Inculcating balance is the challenge for parents, experts say.
And the trick is teaching children the difference between competition
and demoralization, between winning the game and beating the
person.
“Striving for mastery, having passion for something you
do, wanting things to work out well—these are probably
universal features of humanity,” says Greenspon, author
of Freeing Our Families From Perfectionism (Free Spirit Publishing). “All
children have these… [and] we all need these things to
succeed. If we limit the definition of ‘competitive nature’ to
these things, then a competitive nature is vital. If a competitive
nature means a drive to win, pretty much regardless of the cost
to self and others, then competitiveness is not only not vital,
it becomes destructive.”
Teaching Healthy Competition
When parents think of nurturing their child’s competitive
drive, one of the first places they turn is the ball field.
“Kids need to learn how to compete in the world,” Albertson
says. “The need to learn that losing is a part of life
and they should be taught how to deal with it healthfully. This
is an essential skill kids should have by the time they enter
adulthood. Competitive sports are an excellent place to learn
how to compete and excel within the rules.”
However, left alone to act upon what they’ve witnessed
of professional sports, kids can develop a skewed view of competition.
Parents should teach their children that healthy competition
isn’t a synonym for all-out war.

WORK ITEM
Please copy the passage on children and competition again, beginning at the words "Teaching Healthy Competition" and stopping after "view of competition.", and swap "ball field" for "soccer field".

GIVEN RECORDS

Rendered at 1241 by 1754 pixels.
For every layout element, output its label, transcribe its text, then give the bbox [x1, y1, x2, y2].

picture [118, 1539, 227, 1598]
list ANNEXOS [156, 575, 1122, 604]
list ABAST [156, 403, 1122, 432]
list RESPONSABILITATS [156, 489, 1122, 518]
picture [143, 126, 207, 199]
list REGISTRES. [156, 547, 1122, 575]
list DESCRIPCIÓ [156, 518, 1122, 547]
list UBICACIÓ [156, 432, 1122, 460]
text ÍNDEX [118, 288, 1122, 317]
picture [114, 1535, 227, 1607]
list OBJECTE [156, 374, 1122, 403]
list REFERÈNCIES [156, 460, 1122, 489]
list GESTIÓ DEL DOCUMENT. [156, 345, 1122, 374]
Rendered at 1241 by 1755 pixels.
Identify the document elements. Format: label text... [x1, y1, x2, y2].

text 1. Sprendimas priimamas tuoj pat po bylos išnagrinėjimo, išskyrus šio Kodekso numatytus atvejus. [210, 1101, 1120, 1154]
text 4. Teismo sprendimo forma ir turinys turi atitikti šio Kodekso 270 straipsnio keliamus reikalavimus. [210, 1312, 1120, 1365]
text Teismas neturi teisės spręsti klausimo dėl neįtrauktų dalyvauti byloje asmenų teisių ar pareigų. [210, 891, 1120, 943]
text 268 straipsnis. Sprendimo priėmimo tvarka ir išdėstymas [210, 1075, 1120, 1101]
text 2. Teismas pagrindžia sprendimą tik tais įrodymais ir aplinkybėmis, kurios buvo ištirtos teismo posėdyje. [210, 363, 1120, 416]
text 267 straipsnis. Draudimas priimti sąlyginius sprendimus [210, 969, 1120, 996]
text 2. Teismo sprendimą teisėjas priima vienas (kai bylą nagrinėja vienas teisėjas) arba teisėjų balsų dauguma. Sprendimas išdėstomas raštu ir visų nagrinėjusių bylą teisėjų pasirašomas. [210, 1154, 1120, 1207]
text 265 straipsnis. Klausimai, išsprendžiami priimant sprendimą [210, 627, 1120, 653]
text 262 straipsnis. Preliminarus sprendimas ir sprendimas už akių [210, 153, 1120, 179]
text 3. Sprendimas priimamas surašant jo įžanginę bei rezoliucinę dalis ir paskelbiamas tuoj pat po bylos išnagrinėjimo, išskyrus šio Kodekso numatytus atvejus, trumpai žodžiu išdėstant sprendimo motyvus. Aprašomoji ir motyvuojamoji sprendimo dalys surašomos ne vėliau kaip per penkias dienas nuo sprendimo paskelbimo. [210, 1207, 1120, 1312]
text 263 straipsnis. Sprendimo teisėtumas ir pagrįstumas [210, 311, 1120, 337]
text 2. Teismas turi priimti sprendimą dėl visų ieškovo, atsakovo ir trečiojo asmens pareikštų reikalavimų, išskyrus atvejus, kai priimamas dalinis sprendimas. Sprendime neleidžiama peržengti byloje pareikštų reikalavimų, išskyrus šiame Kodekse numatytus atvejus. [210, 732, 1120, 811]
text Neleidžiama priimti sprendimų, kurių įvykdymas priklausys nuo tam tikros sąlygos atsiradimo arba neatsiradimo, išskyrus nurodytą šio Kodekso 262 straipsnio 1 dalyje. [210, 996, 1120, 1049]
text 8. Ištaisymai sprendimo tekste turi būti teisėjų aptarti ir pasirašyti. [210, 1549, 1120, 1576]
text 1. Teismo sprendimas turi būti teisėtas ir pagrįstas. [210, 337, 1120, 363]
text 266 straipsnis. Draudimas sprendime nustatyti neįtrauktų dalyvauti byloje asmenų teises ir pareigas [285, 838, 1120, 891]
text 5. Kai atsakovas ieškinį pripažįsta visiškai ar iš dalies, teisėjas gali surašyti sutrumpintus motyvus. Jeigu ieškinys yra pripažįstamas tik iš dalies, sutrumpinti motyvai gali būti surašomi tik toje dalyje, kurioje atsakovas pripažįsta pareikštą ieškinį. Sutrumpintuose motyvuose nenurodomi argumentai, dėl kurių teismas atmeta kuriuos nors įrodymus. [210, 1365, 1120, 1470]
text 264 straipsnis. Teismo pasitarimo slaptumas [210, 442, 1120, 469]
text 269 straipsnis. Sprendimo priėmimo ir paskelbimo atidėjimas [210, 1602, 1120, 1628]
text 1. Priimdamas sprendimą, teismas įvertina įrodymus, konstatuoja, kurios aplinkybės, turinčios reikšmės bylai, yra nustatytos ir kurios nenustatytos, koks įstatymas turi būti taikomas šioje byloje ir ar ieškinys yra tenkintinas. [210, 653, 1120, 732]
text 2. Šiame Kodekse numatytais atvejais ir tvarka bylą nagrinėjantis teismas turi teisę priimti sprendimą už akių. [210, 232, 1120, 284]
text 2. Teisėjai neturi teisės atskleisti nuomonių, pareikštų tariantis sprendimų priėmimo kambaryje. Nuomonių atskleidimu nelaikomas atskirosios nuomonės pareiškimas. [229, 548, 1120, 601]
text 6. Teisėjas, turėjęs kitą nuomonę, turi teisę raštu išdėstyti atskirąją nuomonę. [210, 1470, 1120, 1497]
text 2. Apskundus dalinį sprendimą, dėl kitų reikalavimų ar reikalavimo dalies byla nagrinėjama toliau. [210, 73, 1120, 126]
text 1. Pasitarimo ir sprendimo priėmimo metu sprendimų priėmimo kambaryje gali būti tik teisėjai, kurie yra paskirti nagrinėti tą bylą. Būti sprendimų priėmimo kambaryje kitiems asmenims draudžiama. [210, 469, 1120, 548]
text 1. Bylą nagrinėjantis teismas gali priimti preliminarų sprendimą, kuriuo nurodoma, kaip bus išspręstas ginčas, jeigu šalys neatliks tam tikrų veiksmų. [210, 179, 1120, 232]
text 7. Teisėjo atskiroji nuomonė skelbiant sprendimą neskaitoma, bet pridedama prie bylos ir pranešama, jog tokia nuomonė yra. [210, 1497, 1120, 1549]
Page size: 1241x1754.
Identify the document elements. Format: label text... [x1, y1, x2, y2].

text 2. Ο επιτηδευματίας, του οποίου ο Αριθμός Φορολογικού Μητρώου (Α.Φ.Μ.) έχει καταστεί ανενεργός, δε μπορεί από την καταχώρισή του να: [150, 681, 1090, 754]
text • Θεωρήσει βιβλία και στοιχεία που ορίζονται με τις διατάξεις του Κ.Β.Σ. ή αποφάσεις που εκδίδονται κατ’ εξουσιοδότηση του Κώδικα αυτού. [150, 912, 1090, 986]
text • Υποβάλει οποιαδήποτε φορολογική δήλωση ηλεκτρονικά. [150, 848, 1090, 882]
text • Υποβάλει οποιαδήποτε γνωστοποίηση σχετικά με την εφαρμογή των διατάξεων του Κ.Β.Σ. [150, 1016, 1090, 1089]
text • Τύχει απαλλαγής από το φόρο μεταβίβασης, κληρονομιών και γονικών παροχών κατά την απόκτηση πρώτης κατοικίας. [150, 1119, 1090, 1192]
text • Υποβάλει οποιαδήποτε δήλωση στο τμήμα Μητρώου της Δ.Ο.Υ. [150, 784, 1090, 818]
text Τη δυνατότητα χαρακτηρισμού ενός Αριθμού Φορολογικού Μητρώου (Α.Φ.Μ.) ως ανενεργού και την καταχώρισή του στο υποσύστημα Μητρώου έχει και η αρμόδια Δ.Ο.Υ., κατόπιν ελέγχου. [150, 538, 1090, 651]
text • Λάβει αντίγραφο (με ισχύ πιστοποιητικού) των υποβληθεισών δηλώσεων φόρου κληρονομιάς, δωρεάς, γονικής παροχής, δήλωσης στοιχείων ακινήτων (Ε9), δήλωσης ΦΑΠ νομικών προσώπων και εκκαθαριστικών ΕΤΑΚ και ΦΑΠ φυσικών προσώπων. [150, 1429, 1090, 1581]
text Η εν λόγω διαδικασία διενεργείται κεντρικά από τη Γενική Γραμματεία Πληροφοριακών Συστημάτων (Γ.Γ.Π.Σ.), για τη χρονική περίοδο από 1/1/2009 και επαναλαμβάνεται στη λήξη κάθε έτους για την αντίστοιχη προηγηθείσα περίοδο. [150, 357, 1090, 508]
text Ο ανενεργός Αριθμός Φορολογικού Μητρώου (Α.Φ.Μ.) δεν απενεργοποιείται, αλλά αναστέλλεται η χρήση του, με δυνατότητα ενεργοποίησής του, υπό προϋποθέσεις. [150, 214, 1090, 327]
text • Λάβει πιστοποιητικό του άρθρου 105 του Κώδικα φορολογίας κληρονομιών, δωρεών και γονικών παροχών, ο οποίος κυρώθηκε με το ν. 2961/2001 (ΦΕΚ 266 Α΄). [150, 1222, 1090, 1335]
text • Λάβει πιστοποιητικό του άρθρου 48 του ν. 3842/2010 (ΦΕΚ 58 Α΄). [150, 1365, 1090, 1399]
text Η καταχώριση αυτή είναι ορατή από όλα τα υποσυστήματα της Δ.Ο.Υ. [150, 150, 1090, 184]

RESPONSE
Teaching Healthy Competition
When parents think of nurturing their child’s competitive
drive, one of the first places they turn is the soccer field.
“Kids need to learn how to compete in the world,” Albertson
says. “The need to learn that losing is a part of life
and they should be taught how to deal with it healthfully. This
is an essential skill kids should have by the time they enter
adulthood. Competitive sports are an excellent place to learn
how to compete and excel within the rules.”
However, left alone to act upon what they’ve witnessed
of professional sports, kids can develop a skewed view of competition.